- Also known as: Finally Famous
- Genre: Reality; Musical;
- Starring: Brandon Mabe; Breanna Mabe; Brent Mabe; Denton Mabe; Heather Gentry; Katie Mabe; Megan McCombs; Patty Mabe; Tim Mabe;
- Narrated by: Brandon Mabe; Megan McCombs;
- Opening theme: "Branson Famous"
- Country of origin: United States
- Original language: English
- No. of seasons: 1
- No. of episodes: 12

Production
- Production location: Branson, MO
- Camera setup: Multi-camera
- Running time: 22 minutes (excluding commercials)

Original release
- Network: truTV
- Release: December 29, 2014 – March 16, 2015

= Branson Famous =

Branson Famous is an American reality series that premiered on truTV on December 29, 2014 as part of the network's latest programming revamp.

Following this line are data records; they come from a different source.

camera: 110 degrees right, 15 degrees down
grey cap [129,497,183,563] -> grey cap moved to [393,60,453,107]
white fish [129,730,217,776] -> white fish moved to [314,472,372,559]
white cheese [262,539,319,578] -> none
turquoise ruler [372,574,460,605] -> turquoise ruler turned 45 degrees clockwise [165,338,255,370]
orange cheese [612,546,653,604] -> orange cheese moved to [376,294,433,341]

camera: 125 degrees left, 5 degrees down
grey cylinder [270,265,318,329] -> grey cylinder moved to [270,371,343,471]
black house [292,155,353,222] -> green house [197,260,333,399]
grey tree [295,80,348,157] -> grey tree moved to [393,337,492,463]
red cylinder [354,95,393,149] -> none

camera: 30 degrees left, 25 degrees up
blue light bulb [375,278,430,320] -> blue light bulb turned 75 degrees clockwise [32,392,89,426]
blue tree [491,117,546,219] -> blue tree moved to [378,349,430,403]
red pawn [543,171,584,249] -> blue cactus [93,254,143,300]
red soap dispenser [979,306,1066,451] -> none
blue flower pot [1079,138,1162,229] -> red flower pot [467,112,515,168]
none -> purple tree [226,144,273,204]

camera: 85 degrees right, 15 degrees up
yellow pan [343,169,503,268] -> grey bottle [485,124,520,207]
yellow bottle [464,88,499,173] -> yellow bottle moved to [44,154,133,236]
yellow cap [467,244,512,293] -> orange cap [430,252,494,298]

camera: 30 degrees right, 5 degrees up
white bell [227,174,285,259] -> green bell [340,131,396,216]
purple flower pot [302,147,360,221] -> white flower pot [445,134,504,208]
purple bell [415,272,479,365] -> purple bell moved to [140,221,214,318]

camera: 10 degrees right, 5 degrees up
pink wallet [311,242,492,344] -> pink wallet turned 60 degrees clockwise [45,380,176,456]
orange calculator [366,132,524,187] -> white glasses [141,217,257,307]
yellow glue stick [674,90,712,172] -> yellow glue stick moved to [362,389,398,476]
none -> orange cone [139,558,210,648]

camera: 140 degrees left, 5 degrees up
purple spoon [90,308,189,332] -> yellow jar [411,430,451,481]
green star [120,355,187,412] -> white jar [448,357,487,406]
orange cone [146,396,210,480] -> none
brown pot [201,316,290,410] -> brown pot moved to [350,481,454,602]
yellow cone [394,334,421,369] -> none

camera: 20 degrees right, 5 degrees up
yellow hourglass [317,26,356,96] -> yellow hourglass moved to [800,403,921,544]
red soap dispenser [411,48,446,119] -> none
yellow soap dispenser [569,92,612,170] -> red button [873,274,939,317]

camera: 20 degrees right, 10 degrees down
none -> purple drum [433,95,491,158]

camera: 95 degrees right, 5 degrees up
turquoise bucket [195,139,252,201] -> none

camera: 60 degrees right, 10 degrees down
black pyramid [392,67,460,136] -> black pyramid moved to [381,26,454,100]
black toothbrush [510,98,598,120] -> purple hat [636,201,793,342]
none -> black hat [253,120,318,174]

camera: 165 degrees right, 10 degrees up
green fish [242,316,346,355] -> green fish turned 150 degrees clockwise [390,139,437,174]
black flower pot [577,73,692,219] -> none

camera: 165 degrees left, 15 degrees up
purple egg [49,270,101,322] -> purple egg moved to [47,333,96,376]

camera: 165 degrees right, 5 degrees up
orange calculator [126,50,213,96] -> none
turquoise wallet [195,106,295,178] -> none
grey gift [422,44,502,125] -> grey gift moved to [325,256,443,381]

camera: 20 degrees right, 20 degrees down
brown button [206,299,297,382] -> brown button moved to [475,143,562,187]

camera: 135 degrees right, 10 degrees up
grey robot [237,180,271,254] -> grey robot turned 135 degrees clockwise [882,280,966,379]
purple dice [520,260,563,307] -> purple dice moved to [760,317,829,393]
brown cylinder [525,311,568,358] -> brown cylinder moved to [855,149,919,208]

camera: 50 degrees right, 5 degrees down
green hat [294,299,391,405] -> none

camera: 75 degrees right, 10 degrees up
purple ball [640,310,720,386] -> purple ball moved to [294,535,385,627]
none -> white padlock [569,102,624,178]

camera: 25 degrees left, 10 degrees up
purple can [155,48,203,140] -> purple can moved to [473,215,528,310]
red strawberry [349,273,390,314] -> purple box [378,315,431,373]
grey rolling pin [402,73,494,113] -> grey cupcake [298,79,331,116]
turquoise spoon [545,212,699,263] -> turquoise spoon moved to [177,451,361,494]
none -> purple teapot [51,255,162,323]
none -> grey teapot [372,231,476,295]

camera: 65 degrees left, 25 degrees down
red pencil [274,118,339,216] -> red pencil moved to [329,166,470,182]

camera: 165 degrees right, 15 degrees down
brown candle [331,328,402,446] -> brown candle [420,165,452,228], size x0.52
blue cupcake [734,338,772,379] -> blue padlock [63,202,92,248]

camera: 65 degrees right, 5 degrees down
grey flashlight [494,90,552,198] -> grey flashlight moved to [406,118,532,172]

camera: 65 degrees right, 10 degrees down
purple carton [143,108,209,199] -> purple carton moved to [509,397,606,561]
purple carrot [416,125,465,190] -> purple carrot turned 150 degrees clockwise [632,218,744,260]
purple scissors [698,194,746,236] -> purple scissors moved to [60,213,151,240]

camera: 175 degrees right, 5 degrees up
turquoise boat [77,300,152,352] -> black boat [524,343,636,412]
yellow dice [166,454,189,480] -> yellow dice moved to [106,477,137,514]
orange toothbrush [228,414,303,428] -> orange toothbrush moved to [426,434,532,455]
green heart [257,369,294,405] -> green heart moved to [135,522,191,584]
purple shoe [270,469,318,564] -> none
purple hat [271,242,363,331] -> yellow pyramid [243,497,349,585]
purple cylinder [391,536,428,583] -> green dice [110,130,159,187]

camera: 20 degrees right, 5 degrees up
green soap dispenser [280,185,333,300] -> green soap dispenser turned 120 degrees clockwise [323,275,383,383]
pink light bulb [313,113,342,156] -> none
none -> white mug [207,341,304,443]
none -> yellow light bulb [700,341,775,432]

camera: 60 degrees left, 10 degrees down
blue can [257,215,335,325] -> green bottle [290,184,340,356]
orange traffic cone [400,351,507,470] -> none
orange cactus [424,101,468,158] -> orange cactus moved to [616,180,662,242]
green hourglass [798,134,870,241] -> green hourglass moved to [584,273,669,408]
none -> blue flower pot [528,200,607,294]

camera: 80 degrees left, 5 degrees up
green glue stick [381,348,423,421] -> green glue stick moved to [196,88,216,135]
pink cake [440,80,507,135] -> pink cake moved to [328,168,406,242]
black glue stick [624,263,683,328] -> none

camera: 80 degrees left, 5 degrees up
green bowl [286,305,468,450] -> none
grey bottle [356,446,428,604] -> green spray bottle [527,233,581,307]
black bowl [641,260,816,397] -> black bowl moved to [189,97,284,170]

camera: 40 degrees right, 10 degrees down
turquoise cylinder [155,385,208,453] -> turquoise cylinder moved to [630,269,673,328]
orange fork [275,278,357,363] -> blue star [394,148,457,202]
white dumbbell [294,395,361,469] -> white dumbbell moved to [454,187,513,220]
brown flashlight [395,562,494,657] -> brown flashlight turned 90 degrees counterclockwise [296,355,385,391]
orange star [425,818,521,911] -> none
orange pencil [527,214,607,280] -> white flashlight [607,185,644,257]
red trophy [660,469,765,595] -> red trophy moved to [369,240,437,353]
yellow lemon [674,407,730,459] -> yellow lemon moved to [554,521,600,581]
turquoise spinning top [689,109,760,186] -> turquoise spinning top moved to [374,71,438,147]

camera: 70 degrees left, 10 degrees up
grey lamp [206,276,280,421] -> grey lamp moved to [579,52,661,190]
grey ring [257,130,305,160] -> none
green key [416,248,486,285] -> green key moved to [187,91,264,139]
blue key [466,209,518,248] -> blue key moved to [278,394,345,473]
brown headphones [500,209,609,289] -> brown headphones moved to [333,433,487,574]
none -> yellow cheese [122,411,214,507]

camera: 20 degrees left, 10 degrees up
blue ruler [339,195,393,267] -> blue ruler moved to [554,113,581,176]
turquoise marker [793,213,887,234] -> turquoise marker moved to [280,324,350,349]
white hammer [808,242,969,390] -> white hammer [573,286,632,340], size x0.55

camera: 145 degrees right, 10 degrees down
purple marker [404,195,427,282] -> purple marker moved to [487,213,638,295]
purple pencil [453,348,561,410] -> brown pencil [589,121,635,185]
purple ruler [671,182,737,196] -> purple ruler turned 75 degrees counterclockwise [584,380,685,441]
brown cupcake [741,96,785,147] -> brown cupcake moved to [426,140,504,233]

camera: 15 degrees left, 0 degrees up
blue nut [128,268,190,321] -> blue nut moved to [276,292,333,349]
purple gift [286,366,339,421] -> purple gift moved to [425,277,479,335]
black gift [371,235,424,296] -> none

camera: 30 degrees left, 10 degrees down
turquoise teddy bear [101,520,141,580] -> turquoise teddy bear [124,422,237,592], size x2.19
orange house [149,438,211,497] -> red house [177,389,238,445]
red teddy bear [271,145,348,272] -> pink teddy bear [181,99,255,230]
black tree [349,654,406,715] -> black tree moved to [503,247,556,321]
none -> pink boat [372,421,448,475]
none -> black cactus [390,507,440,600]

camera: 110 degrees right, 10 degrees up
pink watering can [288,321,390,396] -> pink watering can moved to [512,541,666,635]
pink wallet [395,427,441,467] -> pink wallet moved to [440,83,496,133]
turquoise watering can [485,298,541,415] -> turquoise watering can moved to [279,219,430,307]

It was billed as the first ever "reality musical" show.

==Synopsis==
Branson Famous followed the Mabe Family, stars and owners of the Baldknobbers Jamboree show, the longest running show in Branson, Missouri, a city world-famous for its live entertainment shows.

The youngest of the Mabe siblings, Breanna, runs a gift shop, but wants to make her breakthrough into show business. And to add insult to injury, there's a "new sexy singer in town", Heather Gentry. In one of the more bizarre elements, the cast & crew break out in song during their confessionals.

Meanwhile, the Baldknobbers Jamboree is struggling in regards to finance, and the Mabe Family struggles to find a permanent solution to the issue. Some in the Mabe Family believe that this "sexy singer" will add life to the show, and possibly, allow them to make more money.

==Broadcast==
The series debuted on TruTV in the United Kingdom and Ireland on April 9, 2015.
As of May 2015 the series was not renewed for a second season.
In May 2015, shortly after the series wasn't renewed, a petition was drawn up in effort to have the series renewed. The petition has since been discontinued. In September 2015, Brandon Mabe stated via Facebook when asked about a possible second season rumor that the family is "still looking for a network."
As of January 2016 the show is confirmed as "permanently finished".